◆ Job item: Please copy out the entries below exactly, beginning with the line that contains "DIAS NO ALENTEJO" and ending with the line that contains "- Jen kousek! :-)", and include nothing outside that span.

Stored data entries

• • •

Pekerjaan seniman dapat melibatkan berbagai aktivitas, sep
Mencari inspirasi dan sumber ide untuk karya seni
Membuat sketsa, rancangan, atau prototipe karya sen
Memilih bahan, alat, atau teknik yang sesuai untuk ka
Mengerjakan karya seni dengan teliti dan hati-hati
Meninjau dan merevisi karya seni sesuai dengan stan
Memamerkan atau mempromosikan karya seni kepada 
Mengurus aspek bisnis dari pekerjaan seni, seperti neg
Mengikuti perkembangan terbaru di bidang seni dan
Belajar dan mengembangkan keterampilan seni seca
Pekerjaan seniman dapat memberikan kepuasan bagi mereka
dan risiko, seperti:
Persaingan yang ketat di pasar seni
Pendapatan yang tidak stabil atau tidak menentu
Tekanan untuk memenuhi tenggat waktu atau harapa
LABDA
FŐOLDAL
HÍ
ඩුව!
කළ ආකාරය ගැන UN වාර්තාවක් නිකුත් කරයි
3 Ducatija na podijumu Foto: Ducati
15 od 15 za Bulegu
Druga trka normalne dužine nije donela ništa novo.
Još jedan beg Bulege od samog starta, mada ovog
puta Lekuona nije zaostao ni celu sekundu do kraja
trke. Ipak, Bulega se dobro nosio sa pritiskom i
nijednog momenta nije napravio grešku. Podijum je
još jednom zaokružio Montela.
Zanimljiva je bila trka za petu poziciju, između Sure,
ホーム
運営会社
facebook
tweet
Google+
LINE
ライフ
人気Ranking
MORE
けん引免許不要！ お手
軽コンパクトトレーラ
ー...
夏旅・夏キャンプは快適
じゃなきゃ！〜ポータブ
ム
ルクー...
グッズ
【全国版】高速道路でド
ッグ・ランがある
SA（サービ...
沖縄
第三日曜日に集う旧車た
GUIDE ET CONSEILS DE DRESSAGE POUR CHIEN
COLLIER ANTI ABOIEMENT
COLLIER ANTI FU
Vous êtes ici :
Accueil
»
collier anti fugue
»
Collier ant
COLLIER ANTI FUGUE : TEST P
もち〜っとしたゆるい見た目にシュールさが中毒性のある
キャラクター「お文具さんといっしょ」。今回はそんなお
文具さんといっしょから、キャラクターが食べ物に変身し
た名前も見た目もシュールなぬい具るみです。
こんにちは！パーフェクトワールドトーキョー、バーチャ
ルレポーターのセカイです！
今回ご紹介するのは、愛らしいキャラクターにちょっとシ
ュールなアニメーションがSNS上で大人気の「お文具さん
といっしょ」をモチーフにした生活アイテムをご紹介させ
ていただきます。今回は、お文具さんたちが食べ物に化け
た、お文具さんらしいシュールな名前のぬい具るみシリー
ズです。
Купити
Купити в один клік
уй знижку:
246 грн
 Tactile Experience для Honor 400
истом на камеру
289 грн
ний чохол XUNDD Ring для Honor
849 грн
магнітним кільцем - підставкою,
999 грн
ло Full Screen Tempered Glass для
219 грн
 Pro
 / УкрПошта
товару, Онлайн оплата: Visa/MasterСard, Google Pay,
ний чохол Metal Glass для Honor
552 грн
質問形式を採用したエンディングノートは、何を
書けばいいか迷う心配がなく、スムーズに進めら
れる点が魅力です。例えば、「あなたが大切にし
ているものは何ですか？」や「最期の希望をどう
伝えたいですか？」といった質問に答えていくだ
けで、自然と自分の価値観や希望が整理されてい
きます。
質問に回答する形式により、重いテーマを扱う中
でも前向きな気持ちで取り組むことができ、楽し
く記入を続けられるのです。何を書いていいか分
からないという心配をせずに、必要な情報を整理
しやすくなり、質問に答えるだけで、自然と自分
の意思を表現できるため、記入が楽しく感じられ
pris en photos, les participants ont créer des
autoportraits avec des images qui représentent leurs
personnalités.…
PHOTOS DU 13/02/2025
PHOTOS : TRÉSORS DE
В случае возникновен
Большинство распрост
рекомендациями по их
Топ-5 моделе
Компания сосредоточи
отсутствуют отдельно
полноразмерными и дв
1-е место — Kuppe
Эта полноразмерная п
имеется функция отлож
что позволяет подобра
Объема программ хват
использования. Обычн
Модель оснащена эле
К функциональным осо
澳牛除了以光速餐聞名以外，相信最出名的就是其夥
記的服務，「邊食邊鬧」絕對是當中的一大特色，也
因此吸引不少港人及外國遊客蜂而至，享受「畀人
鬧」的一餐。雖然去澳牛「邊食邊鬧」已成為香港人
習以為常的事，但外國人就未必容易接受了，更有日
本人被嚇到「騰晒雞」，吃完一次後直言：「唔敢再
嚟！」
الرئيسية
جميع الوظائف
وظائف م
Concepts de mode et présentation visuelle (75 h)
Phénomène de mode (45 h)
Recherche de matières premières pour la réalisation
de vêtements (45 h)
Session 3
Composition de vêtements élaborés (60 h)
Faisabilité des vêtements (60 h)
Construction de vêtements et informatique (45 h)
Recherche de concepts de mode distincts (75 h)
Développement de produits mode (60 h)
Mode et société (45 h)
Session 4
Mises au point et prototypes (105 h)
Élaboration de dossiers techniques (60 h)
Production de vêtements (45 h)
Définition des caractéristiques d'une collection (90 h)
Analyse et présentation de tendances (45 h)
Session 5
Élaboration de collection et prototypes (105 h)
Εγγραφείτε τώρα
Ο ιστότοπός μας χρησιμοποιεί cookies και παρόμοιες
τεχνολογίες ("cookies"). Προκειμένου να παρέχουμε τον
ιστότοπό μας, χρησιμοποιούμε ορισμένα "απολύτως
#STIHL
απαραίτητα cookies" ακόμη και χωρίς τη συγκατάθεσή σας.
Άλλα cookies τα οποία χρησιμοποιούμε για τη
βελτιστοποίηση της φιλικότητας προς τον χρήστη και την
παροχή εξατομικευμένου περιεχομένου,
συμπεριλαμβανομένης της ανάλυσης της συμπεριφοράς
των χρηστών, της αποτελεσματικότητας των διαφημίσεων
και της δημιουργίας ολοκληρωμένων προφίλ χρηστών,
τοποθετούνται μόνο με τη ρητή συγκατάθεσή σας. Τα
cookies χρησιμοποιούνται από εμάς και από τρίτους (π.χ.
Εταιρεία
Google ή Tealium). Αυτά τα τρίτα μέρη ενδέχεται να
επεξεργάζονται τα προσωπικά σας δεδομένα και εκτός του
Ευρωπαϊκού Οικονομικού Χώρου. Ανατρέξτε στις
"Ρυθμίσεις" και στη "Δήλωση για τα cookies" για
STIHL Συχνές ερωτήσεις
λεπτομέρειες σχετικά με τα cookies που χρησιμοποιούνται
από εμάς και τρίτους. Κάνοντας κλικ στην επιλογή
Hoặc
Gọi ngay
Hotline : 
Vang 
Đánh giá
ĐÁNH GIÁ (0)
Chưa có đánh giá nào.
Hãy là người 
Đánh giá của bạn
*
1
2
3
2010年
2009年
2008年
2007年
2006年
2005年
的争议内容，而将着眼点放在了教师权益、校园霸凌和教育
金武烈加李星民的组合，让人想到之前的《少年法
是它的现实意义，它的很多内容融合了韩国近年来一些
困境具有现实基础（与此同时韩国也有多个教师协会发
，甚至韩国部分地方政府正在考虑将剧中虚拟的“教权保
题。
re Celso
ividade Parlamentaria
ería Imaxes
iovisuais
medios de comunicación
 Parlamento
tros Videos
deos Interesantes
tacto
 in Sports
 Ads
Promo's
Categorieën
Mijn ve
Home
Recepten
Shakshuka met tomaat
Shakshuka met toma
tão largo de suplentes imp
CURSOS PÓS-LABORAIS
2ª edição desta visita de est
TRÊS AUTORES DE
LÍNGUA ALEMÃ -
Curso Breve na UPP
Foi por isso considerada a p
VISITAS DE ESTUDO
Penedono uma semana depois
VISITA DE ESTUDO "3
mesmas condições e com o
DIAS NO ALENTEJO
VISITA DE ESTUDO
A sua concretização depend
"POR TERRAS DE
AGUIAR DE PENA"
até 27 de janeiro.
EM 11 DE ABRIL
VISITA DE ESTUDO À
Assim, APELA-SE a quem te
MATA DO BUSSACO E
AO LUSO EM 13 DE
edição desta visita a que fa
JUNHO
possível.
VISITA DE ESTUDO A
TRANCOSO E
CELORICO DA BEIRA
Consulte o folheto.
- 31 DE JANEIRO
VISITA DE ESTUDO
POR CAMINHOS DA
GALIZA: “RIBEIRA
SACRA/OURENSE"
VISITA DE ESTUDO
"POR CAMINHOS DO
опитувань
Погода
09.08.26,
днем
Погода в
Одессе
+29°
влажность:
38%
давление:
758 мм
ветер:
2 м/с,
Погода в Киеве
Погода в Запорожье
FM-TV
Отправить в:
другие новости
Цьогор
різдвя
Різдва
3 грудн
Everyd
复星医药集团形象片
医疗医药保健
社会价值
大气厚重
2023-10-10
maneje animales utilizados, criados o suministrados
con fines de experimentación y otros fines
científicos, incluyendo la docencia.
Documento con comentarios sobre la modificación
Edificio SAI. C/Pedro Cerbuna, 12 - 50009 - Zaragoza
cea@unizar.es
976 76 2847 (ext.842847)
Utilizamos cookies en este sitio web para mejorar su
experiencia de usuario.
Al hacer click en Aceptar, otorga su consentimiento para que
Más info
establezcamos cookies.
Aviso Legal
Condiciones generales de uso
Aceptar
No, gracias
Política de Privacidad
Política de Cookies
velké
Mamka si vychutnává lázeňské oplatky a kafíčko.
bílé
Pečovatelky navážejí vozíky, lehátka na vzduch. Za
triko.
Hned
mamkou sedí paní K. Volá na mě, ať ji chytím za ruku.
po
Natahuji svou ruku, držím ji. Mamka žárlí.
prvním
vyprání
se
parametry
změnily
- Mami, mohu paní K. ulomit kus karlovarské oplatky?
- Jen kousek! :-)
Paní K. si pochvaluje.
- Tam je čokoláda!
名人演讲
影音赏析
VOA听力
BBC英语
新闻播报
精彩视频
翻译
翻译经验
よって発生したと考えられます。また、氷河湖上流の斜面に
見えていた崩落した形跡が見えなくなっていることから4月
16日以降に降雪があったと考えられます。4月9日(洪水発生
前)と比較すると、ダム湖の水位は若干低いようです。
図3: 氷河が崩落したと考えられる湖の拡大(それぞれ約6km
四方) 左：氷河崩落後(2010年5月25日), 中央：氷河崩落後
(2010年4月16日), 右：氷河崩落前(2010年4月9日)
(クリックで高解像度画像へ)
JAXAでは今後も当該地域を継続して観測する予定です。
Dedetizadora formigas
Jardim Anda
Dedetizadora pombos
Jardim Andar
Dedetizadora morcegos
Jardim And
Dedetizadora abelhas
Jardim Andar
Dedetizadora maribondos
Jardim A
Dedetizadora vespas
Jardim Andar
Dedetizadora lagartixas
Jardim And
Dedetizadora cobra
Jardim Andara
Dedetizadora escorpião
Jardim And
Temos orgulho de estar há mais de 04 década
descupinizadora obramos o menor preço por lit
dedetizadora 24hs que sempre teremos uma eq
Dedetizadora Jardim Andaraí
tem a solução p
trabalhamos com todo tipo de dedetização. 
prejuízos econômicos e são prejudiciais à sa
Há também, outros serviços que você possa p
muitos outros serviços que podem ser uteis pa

• • •

◆ Reply to the exercise:
DIAS NO ALENTEJO
VISITA DE ESTUDO
A sua concretização depend
"POR TERRAS DE
AGUIAR DE PENA"
até 27 de janeiro.
EM 11 DE ABRIL
VISITA DE ESTUDO À
Assim, APELA-SE a quem te
MATA DO BUSSACO E
AO LUSO EM 13 DE
edição desta visita a que fa
JUNHO
possível.
VISITA DE ESTUDO A
TRANCOSO E
CELORICO DA BEIRA
Consulte o folheto.
- 31 DE JANEIRO
VISITA DE ESTUDO
POR CAMINHOS DA
GALIZA: “RIBEIRA
SACRA/OURENSE"
VISITA DE ESTUDO
"POR CAMINHOS DO
опитувань
Погода
09.08.26,
днем
Погода в
Одессе
+29°
влажность:
38%
давление:
758 мм
ветер:
2 м/с,
Погода в Киеве
Погода в Запорожье
FM-TV
Отправить в:
другие новости
Цьогор
різдвя
Різдва
3 грудн
Everyd
复星医药集团形象片
医疗医药保健
社会价值
大气厚重
2023-10-10
maneje animales utilizados, criados o suministrados
con fines de experimentación y otros fines
científicos, incluyendo la docencia.
Documento con comentarios sobre la modificación
Edificio SAI. C/Pedro Cerbuna, 12 - 50009 - Zaragoza
cea@unizar.es
976 76 2847 (ext.842847)
Utilizamos cookies en este sitio web para mejorar su
experiencia de usuario.
Al hacer click en Aceptar, otorga su consentimiento para que
Más info
establezcamos cookies.
Aviso Legal
Condiciones generales de uso
Aceptar
No, gracias
Política de Privacidad
Política de Cookies
velké
Mamka si vychutnává lázeňské oplatky a kafíčko.
bílé
Pečovatelky navážejí vozíky, lehátka na vzduch. Za
triko.
Hned
mamkou sedí paní K. Volá na mě, ať ji chytím za ruku.
po
Natahuji svou ruku, držím ji. Mamka žárlí.
prvním
vyprání
se
parametry
změnily
- Mami, mohu paní K. ulomit kus karlovarské oplatky?
- Jen kousek! :-)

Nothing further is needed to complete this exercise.